In September 2020, with help from USAID, the Central Medical Store began to convert from a distribution system based only on pull to one that included active push distribution as well as pull.
The goal was to optimise storage, transport and availability of health commodities.
The change was made during the COVID-19 crisis with the introduction of multi-month distribution of anti-retroviral products.
The approach was piloted in 11 health districts, and after three rounds of active distributions was scaled up to all 48 health districts.

That month Thaddée Ndikumana, Minister of Public Health and the Fight against AIDS, said that CAMEBU would start delivering medicines to health districts.
In the past, health districts had to obtain supplies from CAMEBU, and incur the risk of damage and accidents along the road.
The measure would first be implemented in the 11 northern health districts, but would be rolled out to all districts by November 2021.
CAMEBU was planning to instal supply points in the interior of Burundi, starting with Gitega.
In April 2022 Sylvie Nzeyimana, Minister of Public Health and the Fight against AIDS, opened the CAMEBU center in Gitega.

A 2023 report said that public hospitals often lacked medicines or medical equipment, and patients were forced to obtain supplies and tests from private operators.
The hospitals could not buy medicines directly from the manufacturers, but had to wait for CAMEBU to import them.
They had medical equipment, but when it broke down had to wait for the sub-region to send repair technicians.
The hospitals were said to favor patients who had private insurance or who could pay in cash, as opposed to patients covered by the Mutuelle de la Fonction publique (MFP), which was slow to reimburse them.

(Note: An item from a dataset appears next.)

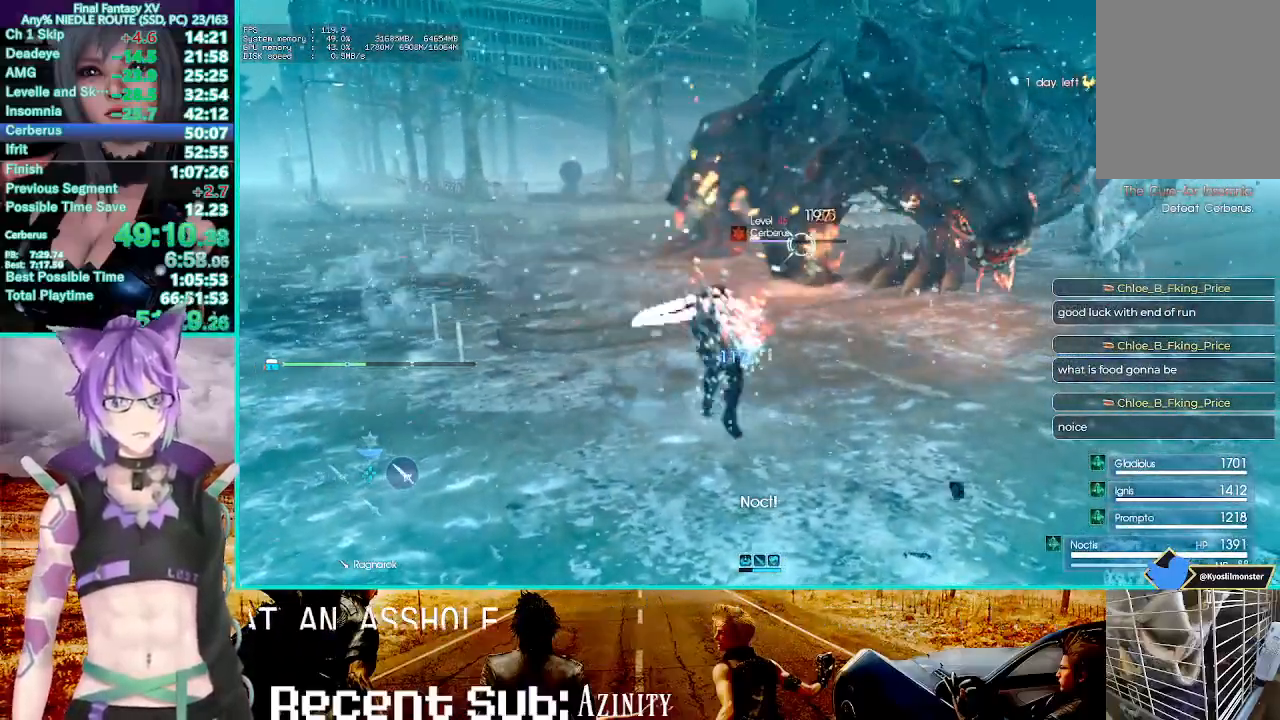
{"buttons": ["R1"], "left_stick": "center", "right_stick": "center", "events": [[117, "TRIANGLE", "up"], [200, "R2", "down"], [300, "R2", "up"]]}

In May 2024, Audace Niyonzima, Minister of Finance, Budget and Economic Planning, reported to the Senate on dividends paid by public and mixed enterprises.
He noted that some public companies had never paid their dividends, including Onatel (National Telecommunications Office), Camebu, Cogerco (Cotton Management Company), Loterie Nationale du Burundi (Lona), Onatour, Otraco (Public Transport Office) and the Hôtel Source du Nil.
Some had recorded negative results, and others had not taken the required steps to calculate dividends.